- To be done:
Turn all the data below into a Markdown table with the columns "Row" and "Line". Give each non-blank line its own row, numbered in order, and leave out blank lines.
[start Material]
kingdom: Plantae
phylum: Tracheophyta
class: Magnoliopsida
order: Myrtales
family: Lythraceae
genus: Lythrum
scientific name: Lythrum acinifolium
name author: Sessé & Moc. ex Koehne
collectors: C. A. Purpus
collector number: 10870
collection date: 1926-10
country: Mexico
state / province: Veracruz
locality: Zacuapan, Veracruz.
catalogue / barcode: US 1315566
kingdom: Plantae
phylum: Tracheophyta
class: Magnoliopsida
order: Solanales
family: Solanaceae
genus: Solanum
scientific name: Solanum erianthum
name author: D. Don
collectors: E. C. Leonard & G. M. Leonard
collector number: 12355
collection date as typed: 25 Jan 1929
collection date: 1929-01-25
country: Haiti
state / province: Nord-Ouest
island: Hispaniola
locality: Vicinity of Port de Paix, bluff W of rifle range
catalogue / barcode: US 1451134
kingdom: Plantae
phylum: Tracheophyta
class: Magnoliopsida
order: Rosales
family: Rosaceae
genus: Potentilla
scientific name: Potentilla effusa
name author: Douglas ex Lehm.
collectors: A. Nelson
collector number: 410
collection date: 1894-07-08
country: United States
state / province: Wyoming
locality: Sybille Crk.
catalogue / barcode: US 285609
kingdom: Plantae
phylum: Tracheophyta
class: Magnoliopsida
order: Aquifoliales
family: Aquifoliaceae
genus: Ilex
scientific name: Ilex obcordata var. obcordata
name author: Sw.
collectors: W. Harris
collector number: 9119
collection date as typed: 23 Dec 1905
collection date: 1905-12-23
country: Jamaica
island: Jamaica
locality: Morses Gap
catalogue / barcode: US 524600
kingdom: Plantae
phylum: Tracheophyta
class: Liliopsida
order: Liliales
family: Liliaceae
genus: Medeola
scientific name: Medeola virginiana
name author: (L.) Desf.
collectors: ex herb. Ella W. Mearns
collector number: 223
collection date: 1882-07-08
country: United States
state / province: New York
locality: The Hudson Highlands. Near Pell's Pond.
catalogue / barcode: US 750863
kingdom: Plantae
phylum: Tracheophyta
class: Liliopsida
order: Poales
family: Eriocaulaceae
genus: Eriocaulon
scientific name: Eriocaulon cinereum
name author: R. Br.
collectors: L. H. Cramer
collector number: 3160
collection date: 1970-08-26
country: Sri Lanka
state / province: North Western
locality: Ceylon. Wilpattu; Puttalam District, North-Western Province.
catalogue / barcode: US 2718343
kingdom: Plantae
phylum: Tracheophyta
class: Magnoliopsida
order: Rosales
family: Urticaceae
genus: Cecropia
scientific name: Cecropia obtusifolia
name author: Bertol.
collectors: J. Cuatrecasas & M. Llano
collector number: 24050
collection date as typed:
[end Material]
- Result:
| Row | Line |
|---|---|
| 1 | kingdom: Plantae |
| 2 | phylum: Tracheophyta |
| 3 | class: Magnoliopsida |
| 4 | order: Myrtales |
| 5 | family: Lythraceae |
| 6 | genus: Lythrum |
| 7 | scientific name: Lythrum acinifolium |
| 8 | name author: Sessé & Moc. ex Koehne |
| 9 | collectors: C. A. Purpus |
| 10 | collector number: 10870 |
| 11 | collection date: 1926-10 |
| 12 | country: Mexico |
| 13 | state / province: Veracruz |
| 14 | locality: Zacuapan, Veracruz. |
| 15 | catalogue / barcode: US 1315566 |
| 16 | kingdom: Plantae |
| 17 | phylum: Tracheophyta |
| 18 | class: Magnoliopsida |
| 19 | order: Solanales |
| 20 | family: Solanaceae |
| 21 | genus: Solanum |
| 22 | scientific name: Solanum erianthum |
| 23 | name author: D. Don |
| 24 | collectors: E. C. Leonard & G. M. Leonard |
| 25 | collector number: 12355 |
| 26 | collection date as typed: 25 Jan 1929 |
| 27 | collection date: 1929-01-25 |
| 28 | country: Haiti |
| 29 | state / province: Nord-Ouest |
| 30 | island: Hispaniola |
| 31 | locality: Vicinity of Port de Paix, bluff W of rifle range |
| 32 | catalogue / barcode: US 1451134 |
| 33 | kingdom: Plantae |
| 34 | phylum: Tracheophyta |
| 35 | class: Magnoliopsida |
| 36 | order: Rosales |
| 37 | family: Rosaceae |
| 38 | genus: Potentilla |
| 39 | scientific name: Potentilla effusa |
| 40 | name author: Douglas ex Lehm. |
| 41 | collectors: A. Nelson |
| 42 | collector number: 410 |
| 43 | collection date: 1894-07-08 |
| 44 | country: United States |
| 45 | state / province: Wyoming |
| 46 | locality: Sybille Crk. |
| 47 | catalogue / barcode: US 285609 |
| 48 | kingdom: Plantae |
| 49 | phylum: Tracheophyta |
| 50 | class: Magnoliopsida |
| 51 | order: Aquifoliales |
| 52 | family: Aquifoliaceae |
| 53 | genus: Ilex |
| 54 | scientific name: Ilex obcordata var. obcordata |
| 55 | name author: Sw. |
| 56 | collectors: W. Harris |
| 57 | collector number: 9119 |
| 58 | collection date as typed: 23 Dec 1905 |
| 59 | collection date: 1905-12-23 |
| 60 | country: Jamaica |
| 61 | island: Jamaica |
| 62 | locality: Morses Gap |
| 63 | catalogue / barcode: US 524600 |
| 64 | kingdom: Plantae |
| 65 | phylum: Tracheophyta |
| 66 | class: Liliopsida |
| 67 | order: Liliales |
| 68 | family: Liliaceae |
| 69 | genus: Medeola |
| 70 | scientific name: Medeola virginiana |
| 71 | name author: (L.) Desf. |
| 72 | collectors: ex herb. Ella W. Mearns |
| 73 | collector number: 223 |
| 74 | collection date: 1882-07-08 |
| 75 | country: United States |
| 76 | state / province: New York |
| 77 | locality: The Hudson Highlands. Near Pell's Pond. |
| 78 | catalogue / barcode: US 750863 |
| 79 | kingdom: Plantae |
| 80 | phylum: Tracheophyta |
| 81 | class: Liliopsida |
| 82 | order: Poales |
| 83 | family: Eriocaulaceae |
| 84 | genus: Eriocaulon |
| 85 | scientific name: Eriocaulon cinereum |
| 86 | name author: R. Br. |
| 87 | collectors: L. H. Cramer |
| 88 | collector number: 3160 |
| 89 | collection date: 1970-08-26 |
| 90 | country: Sri Lanka |
| 91 | state / province: North Western |
| 92 | locality: Ceylon. Wilpattu; Puttalam District, North-Western Province. |
| 93 | catalogue / barcode: US 2718343 |
| 94 | kingdom: Plantae |
| 95 | phylum: Tracheophyta |
| 96 | class: Magnoliopsida |
| 97 | order: Rosales |
| 98 | family: Urticaceae |
| 99 | genus: Cecropia |
| 100 | scientific name: Cecropia obtusifolia |
| 101 | name author: Bertol. |
| 102 | collectors: J. Cuatrecasas & M. Llano |
| 103 | collector number: 24050 |
| 104 | collection date as typed: |